そうした見方を口にするのは、21世紀の音楽史の研究者たちだけではない。100年前でも、不快に感じた黒人アーティストたちはいた。だが彼らはそれを言葉ではなく、自分たちの音楽で表現した。
29年、ブルース歌手のベッシー・スミスは短編映画『セントルイス・ブルース』に主演した。これは作曲家W・C・ハンディの同じタイトルの曲をテーマにした作品で、出演者は全員黒人。バックにはもちろんこの曲が流れるのだが、1つだけ例外があった。
スミスが演じるベッシーは、ギャンブラーのジミーを愛するが報われない。最後の場面で2人は「セントルイス・ブルース」が流れるなか、ダンスフロアで抱擁を交わす。

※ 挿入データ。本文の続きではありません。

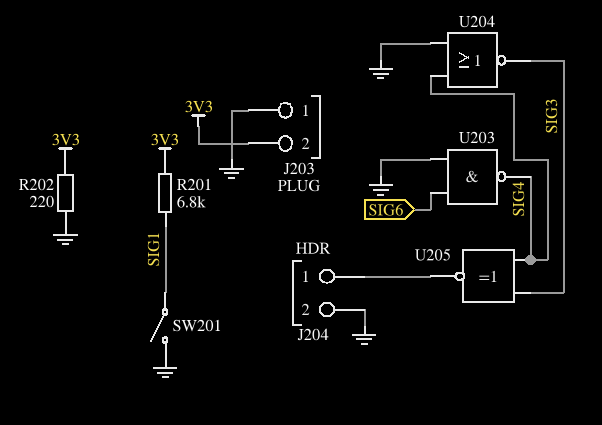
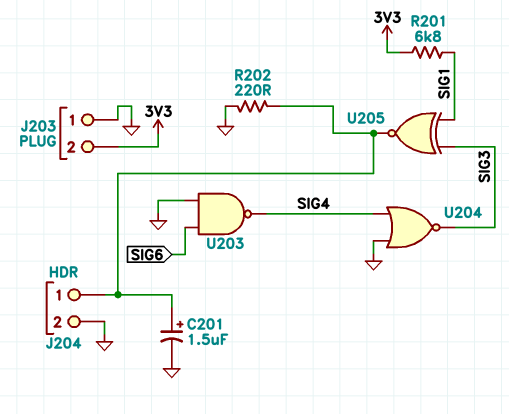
C201: none -> 1.5uF (plus J204/1, minus GND)
R202: 220 (3V3, GND) -> 220 (GND, J204/1)
SW201: switch (GND, SIG1) -> none
U205: XNOR (in SIG3, in SIG4, out J204/1) -> XNOR (in SIG1, in SIG3, out J204/1)

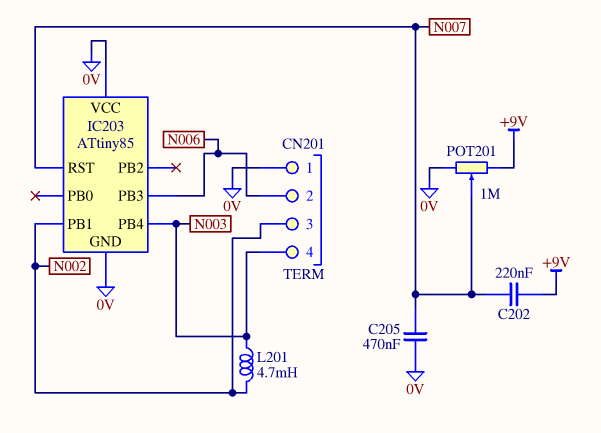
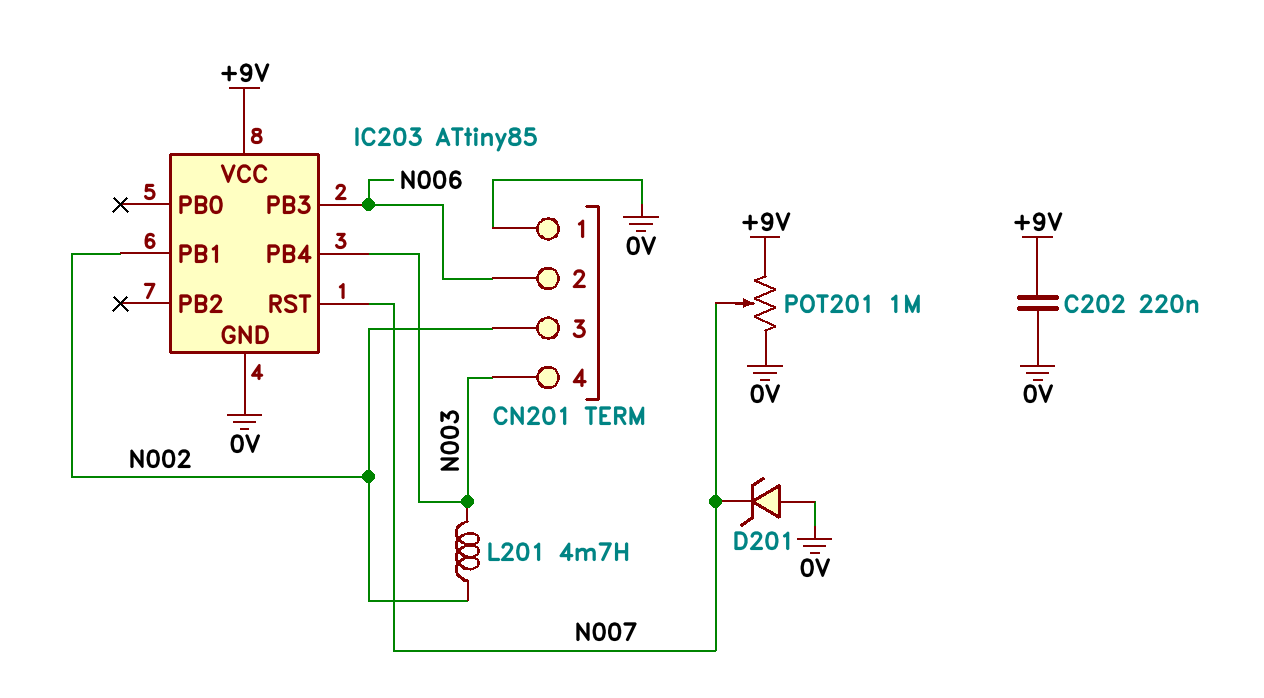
C202: 220nF (+9V, N007) -> 220nF (+9V, 0V)
C205: 470nF (0V, N007) -> none
D201: none -> zener (A 0V, K N007)
IC203 pin VCC: 0V -> +9V

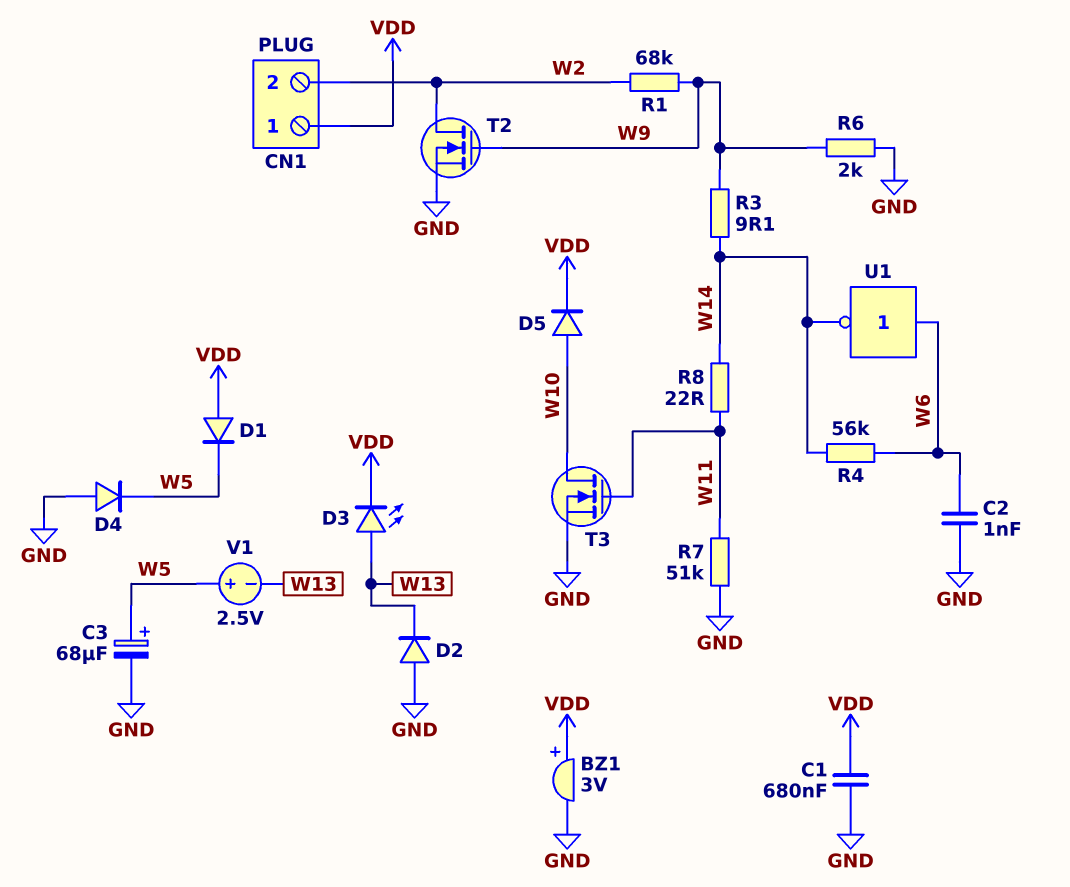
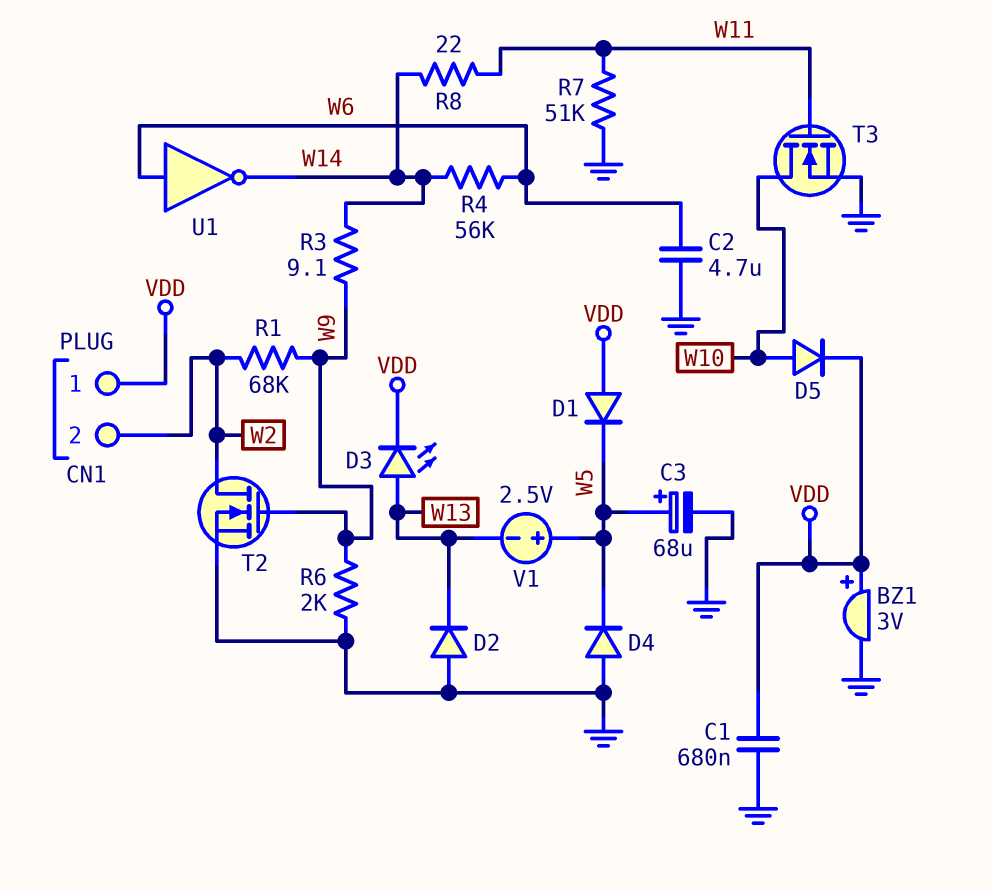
C2: 1nF (GND, W6) -> 4.7uF (GND, W6)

だがジミーはベッシーからこっそりカネをくすねると、彼女を冷たく突き飛ばす。彼が盗んだ札を見せびらかしたところで「ラプソディー・イン・ブルー」の冒頭のクラリネットのグリッサンドが流れるのだ。20秒ほどの短い時間だが、その間にジミーはお辞儀をして帽子を軽く持ち上げ、得意顔でクラブを後にする。
ここにこの曲を持ってきた意味は明らかだろう。ジミーがベッシーからカネをくすねたように、ガーシュウィンはジャズを黒人社会から盗んだと言いたいのだ。
万華鏡のレンズの正体は
ガーシュウィンはかつて、「ラプソディー・イン・ブルー」は「アメリカ音楽の万華鏡であり、アメリカの大きなるつぼ」だと述べた。だが「るつぼ」という比喩は、移民たちに対し自らの文化活動や文化的アイデンティティーを捨てて多数派に同化するよう求めることと同義だ。
それはまた、100年前の「音楽の実験」でホワイトマンが意図したものでもあった。彼は「ジャズから淑女をつくり出す」ことを目指すと言っていたのだから。
つまり彼は当時人気だったジャズ音楽をクラシック音楽(白人による白人のための高尚な音楽)に取り込もうとした。野獣たるジャズが持つ固有の美しさを抽出し、白人の耳に聞きやすいよう加工しようとしたわけだ。
高尚な音楽は、低俗とされる音楽からリズムやハーモニーといった音楽的要素を借用......というより盗用した。この融合を通し、低俗な音楽は多少なりとも「格上げ」されたが、そのままの姿で頂点に達することは決してない。